[Dataset entries]
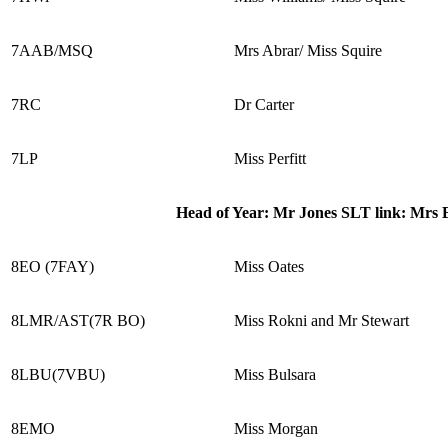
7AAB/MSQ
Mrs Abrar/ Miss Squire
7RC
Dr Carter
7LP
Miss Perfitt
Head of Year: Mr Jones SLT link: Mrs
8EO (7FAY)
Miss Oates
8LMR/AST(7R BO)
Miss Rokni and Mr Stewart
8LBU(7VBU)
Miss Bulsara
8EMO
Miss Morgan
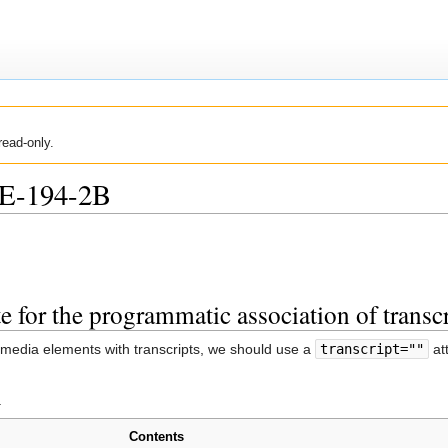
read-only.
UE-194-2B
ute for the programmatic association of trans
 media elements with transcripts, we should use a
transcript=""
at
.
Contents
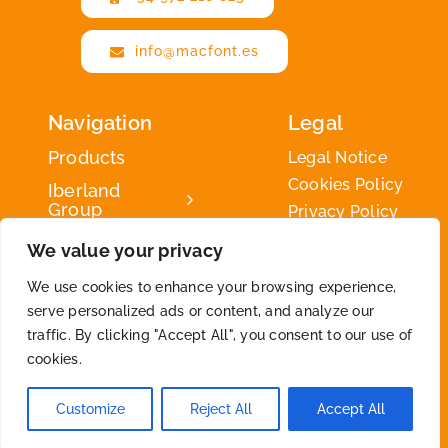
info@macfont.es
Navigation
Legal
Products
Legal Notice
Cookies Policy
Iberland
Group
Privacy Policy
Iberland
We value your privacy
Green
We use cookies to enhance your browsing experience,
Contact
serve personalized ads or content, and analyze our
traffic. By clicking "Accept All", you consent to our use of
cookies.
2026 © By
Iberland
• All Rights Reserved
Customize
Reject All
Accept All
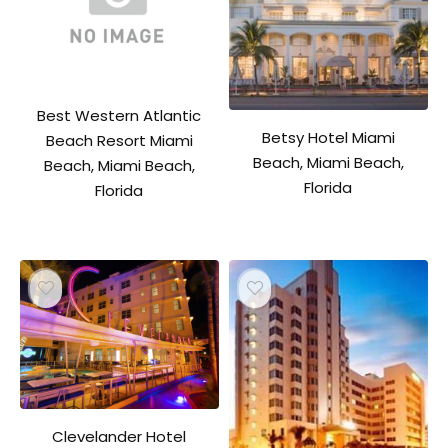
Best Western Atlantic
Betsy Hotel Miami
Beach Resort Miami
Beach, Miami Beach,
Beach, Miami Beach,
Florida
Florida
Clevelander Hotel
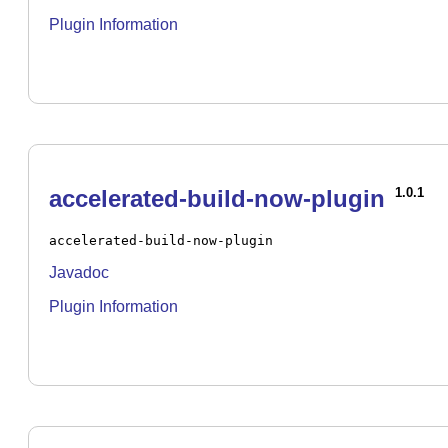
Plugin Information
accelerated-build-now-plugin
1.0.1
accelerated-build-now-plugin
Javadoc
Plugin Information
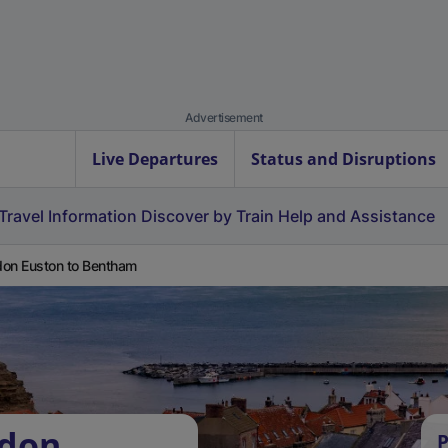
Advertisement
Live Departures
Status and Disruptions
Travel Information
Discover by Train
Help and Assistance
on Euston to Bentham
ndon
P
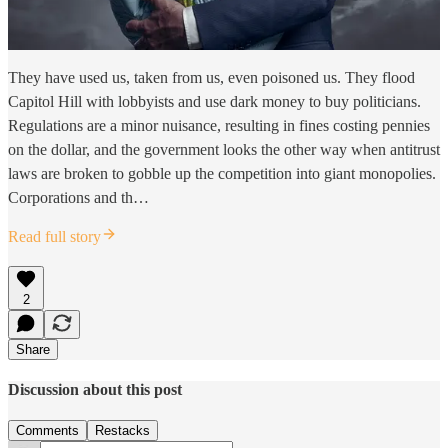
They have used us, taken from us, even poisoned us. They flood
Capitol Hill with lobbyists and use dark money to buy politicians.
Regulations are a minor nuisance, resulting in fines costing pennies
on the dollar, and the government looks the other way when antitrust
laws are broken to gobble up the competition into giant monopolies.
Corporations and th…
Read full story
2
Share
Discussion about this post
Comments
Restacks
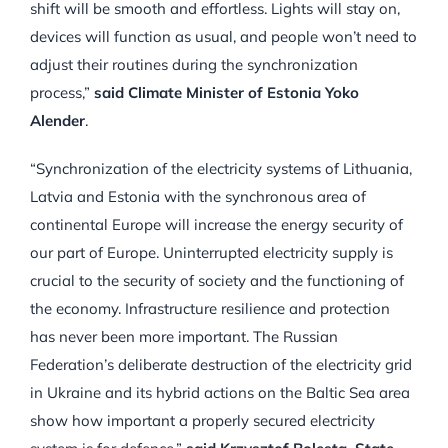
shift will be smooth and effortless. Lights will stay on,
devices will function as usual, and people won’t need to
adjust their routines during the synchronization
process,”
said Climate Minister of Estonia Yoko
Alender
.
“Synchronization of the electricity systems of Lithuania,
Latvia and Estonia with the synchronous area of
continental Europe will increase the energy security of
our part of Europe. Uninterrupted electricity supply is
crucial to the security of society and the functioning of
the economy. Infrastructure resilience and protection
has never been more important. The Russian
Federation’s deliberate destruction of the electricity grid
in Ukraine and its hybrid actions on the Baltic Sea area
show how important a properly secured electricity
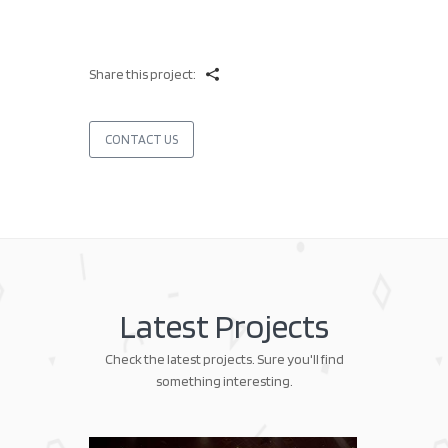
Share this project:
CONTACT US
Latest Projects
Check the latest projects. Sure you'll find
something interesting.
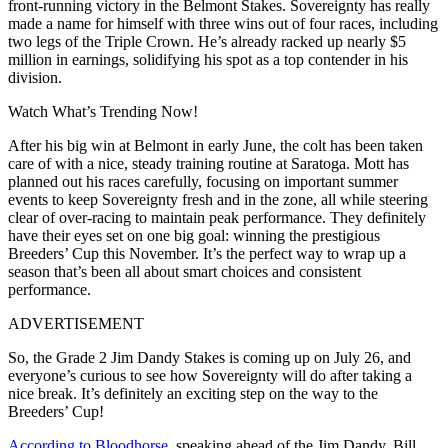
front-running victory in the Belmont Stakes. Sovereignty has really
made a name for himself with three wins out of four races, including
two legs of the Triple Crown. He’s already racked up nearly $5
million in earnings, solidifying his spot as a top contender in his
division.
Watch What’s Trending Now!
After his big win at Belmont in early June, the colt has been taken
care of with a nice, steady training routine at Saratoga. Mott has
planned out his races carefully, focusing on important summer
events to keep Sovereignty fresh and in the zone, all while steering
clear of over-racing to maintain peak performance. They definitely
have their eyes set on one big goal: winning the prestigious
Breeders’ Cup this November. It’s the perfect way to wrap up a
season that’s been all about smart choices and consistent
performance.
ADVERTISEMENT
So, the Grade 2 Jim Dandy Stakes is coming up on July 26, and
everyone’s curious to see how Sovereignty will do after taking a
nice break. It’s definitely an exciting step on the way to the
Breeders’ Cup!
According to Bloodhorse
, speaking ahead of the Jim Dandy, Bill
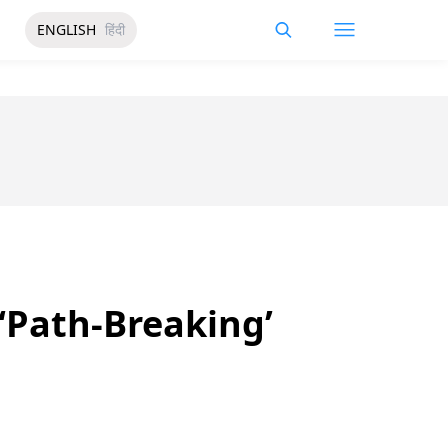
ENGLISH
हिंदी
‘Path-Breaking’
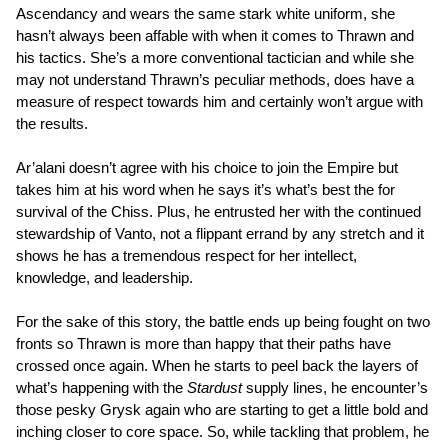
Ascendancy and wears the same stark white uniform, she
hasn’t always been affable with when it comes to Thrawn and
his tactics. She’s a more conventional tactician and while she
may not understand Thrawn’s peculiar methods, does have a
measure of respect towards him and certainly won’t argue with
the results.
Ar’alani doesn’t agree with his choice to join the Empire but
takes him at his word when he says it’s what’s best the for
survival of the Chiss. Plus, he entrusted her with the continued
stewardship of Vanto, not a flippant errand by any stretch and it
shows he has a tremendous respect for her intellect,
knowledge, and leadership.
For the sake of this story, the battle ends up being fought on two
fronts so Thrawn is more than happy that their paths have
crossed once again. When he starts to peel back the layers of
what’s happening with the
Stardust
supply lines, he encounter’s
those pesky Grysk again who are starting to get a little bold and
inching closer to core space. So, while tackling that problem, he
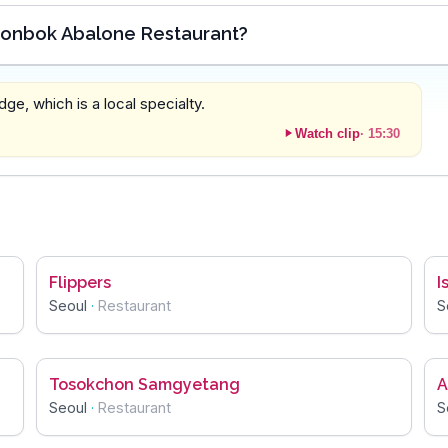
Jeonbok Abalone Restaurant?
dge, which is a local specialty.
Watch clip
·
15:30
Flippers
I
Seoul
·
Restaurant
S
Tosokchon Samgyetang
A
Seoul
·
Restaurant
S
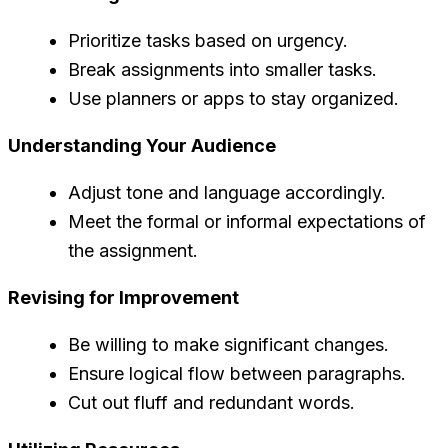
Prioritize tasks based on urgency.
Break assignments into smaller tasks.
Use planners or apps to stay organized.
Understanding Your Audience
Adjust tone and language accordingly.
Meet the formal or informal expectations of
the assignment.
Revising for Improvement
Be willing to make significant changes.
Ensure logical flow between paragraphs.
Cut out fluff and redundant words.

Brief:
Could you switch each "electricity" to "power" in the stretch of the listing from its start through the line containing "show how important", changing nothing else and leaving the pictures out of your answer?

Result:
7AAB/MSQ
Mrs Abrar/ Miss Squire
7RC
Dr Carter
7LP
Miss Perfitt
Head of Year: Mr Jones SLT link: Mrs
8EO (7FAY)
Miss Oates
8LMR/AST(7R BO)
Miss Rokni and Mr Stewart
8LBU(7VBU)
Miss Bulsara
8EMO
Miss Morgan
read-only.
UE-194-2B
ute for the programmatic association of trans
 media elements with transcripts, we should use a
transcript=""
at
.
Contents
info@macfont.es
Navigation
Legal
Products
Legal Notice
Cookies Policy
Iberland
Group
Privacy Policy
Iberland
We value your privacy
Green
We use cookies to enhance your browsing experience,
Contact
serve personalized ads or content, and analyze our
traffic. By clicking "Accept All", you consent to our use of
cookies.
2026 © By
Iberland
• All Rights Reserved
Customize
Reject All
Accept All
Best Western Atlantic
Betsy Hotel Miami
Beach Resort Miami
Beach, Miami Beach,
Beach, Miami Beach,
Florida
Florida
Clevelander Hotel
Plugin Information
accelerated-build-now-plugin
1.0.1
accelerated-build-now-plugin
Javadoc
Plugin Information
Advertisement
Live Departures
Status and Disruptions
Travel Information
Discover by Train
Help and Assistance
on Euston to Bentham
ndon
P
They have used us, taken from us, even poisoned us. They flood
Capitol Hill with lobbyists and use dark money to buy politicians.
Regulations are a minor nuisance, resulting in fines costing pennies
on the dollar, and the government looks the other way when antitrust
laws are broken to gobble up the competition into giant monopolies.
Corporations and th…
Read full story
2
Share
Discussion about this post
Comments
Restacks
shift will be smooth and effortless. Lights will stay on,
devices will function as usual, and people won’t need to
adjust their routines during the synchronization
process,”
said Climate Minister of Estonia Yoko
Alender
.
“Synchronization of the power systems of Lithuania,
Latvia and Estonia with the synchronous area of
continental Europe will increase the energy security of
our part of Europe. Uninterrupted power supply is
crucial to the security of society and the functioning of
the economy. Infrastructure resilience and protection
has never been more important. The Russian
Federation’s deliberate destruction of the power grid
in Ukraine and its hybrid actions on the Baltic Sea area
show how important a properly secured power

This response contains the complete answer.